Tak hanya itu mereka juga meneliti kontaminasi mikroplastik di tubuh manusia. Ecoton menguji 102 sampel tinja warga yang bergantung pada empat aliran sungai itu. Dalam 100 gram tinja mereka menemukan 17-20 partikel mikroplastik.
Direktur Eksekutif Ecoton Prigi Arisandi menjelaskan partikel mikroplastik yang masuk ke dalam tubuh manusia berbahaya dan berpotensi menimbulkan sejumlah risiko kesehatan. Beberapa risiko itu seperti gangguan perkembangan otak, pemicu kanker, dan diabetes karena mikroplastik mengandung zat aditif Bisphenol-A.
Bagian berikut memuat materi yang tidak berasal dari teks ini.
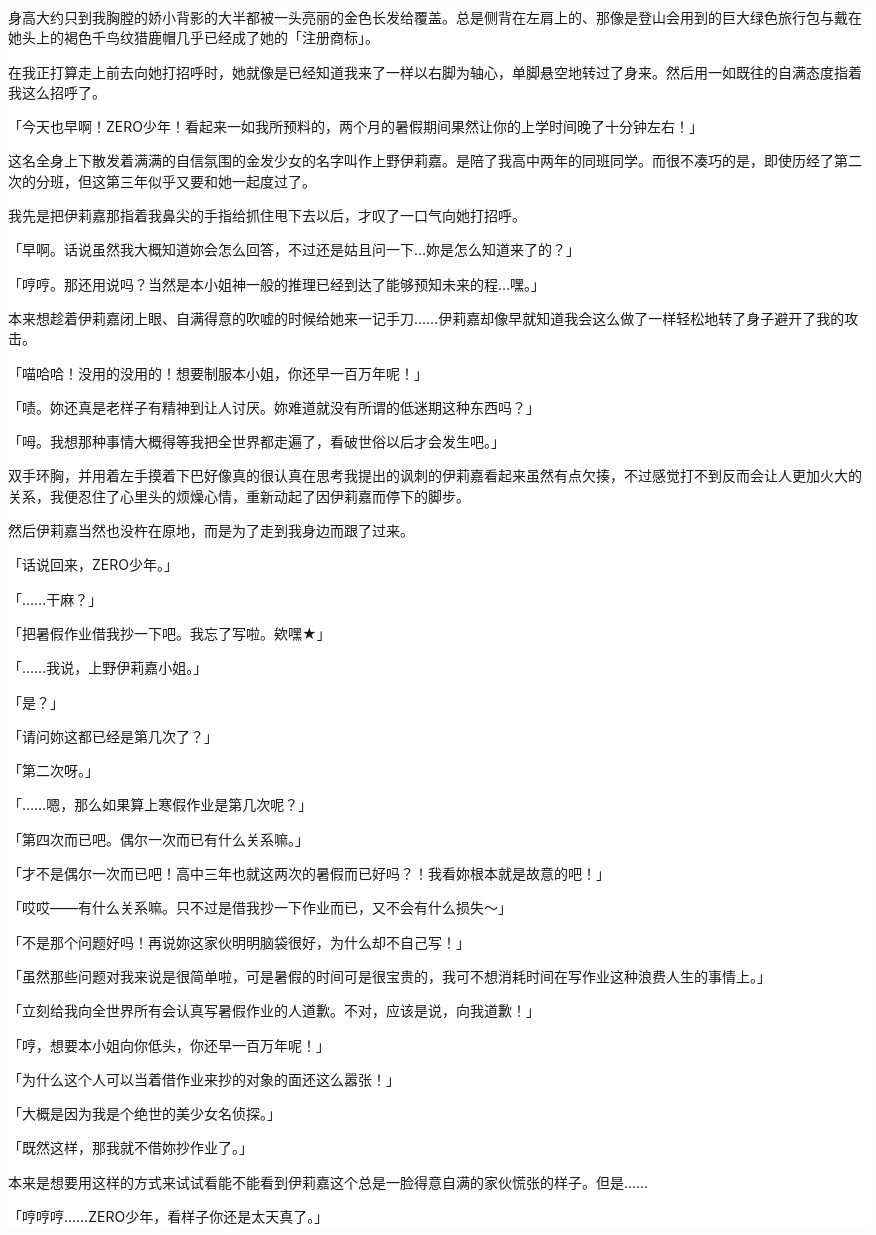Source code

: 身高大约只到我胸膛的娇小背影的大半都被一头亮丽的金色长发给覆盖。总是侧背在左肩上的、那像是登山会用到的巨大绿色旅行包与戴在她头上的褐色千鸟纹猎鹿帽几乎已经成了她的「注册商标」。

在我正打算走上前去向她打招呼时，她就像是已经知道我来了一样以右脚为轴心，单脚悬空地转过了身来。然后用一如既往的自满态度指着我这么招呼了。

「今天也早啊！ZERO少年！看起来一如我所预料的，两个月的暑假期间果然让你的上学时间晚了十分钟左右！」

这名全身上下散发着满满的自信氛围的金发少女的名字叫作上野伊莉嘉。是陪了我高中两年的同班同学。而很不凑巧的是，即使历经了第二次的分班，但这第三年似乎又要和她一起度过了。

我先是把伊莉嘉那指着我鼻尖的手指给抓住甩下去以后，才叹了一口气向她打招呼。

「早啊。话说虽然我大概知道妳会怎么回答，不过还是姑且问一下…妳是怎么知道来了的？」

「哼哼。那还用说吗？当然是本小姐神一般的推理已经到达了能够预知未来的程…嘿。」

本来想趁着伊莉嘉闭上眼、自满得意的吹嘘的时候给她来一记手刀……伊莉嘉却像早就知道我会这么做了一样轻松地转了身子避开了我的攻击。

「喵哈哈！没用的没用的！想要制服本小姐，你还早一百万年呢！」

「啧。妳还真是老样子有精神到让人讨厌。妳难道就没有所谓的低迷期这种东西吗？」

「呣。我想那种事情大概得等我把全世界都走遍了，看破世俗以后才会发生吧。」

双手环胸，并用着左手摸着下巴好像真的很认真在思考我提出的讽刺的伊莉嘉看起来虽然有点欠揍，不过感觉打不到反而会让人更加火大的关系，我便忍住了心里头的烦燥心情，重新动起了因伊莉嘉而停下的脚步。

然后伊莉嘉当然也没杵在原地，而是为了走到我身边而跟了过来。

「话说回来，ZERO少年。」

「……干麻？」

「把暑假作业借我抄一下吧。我忘了写啦。欸嘿★」

「……我说，上野伊莉嘉小姐。」

「是？」

「请问妳这都已经是第几次了？」

「第二次呀。」

「……嗯，那么如果算上寒假作业是第几次呢？」

「第四次而已吧。偶尔一次而已有什么关系嘛。」

「才不是偶尔一次而已吧！高中三年也就这两次的暑假而已好吗？！我看妳根本就是故意的吧！」

「哎哎——有什么关系嘛。只不过是借我抄一下作业而已，又不会有什么损失～」

「不是那个问题好吗！再说妳这家伙明明脑袋很好，为什么却不自己写！」

「虽然那些问题对我来说是很简单啦，可是暑假的时间可是很宝贵的，我可不想消耗时间在写作业这种浪费人生的事情上。」

「立刻给我向全世界所有会认真写暑假作业的人道歉。不对，应该是说，向我道歉！」

「哼，想要本小姐向你低头，你还早一百万年呢！」

「为什么这个人可以当着借作业来抄的对象的面还这么嚣张！」

「大概是因为我是个绝世的美少女名侦探。」

「既然这样，那我就不借妳抄作业了。」

本来是想要用这样的方式来试试看能不能看到伊莉嘉这个总是一脸得意自满的家伙慌张的样子。但是……

「哼哼哼……ZERO少年，看样子你还是太天真了。」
Di samling itu, kandungan phthalate dalam mikroplastik juga bisa menimbulkan gangguan sistem hormon seperti menstruasi dini, kualitas dan kuantitas sperma menurun, serta menopause dini. Ketiga, risiko terkontaminasi bakteri E.Coli (penyebab penyakit diare) dan S.Typhi (penyebab penyakit tipes) karena patogennya menempel pada mikroplastik.
Prigi melanjutkan, keberadaan mikroplastik juga berpotensi menimbulkan risiko ganda. Musababnya, mikroplastik mudah mengikat senyawa polutan yang ada di perairan seperti logam berat, pestisida, detergen, nitrat, nitrit, dan phospat.
“Polutan-polutan tersebut akan diikat oleh mikroplastik dan jika tidak sengaja terkontaminasi oleh manusia maka akan diikat dengan molekul-molekul kompleks dalam tubuh,” kata dia.
Ia mengatakan sumber mikroplastik di sungai-sungai tersebut berasal dari limbah industri tekstil serta industri daur ulang plastik dan kertas, dan dari timbunan sampah plastik yang tidak terkelola di daratan akhirnya dibuang ke sempadan sungai dan membanjiri sungai.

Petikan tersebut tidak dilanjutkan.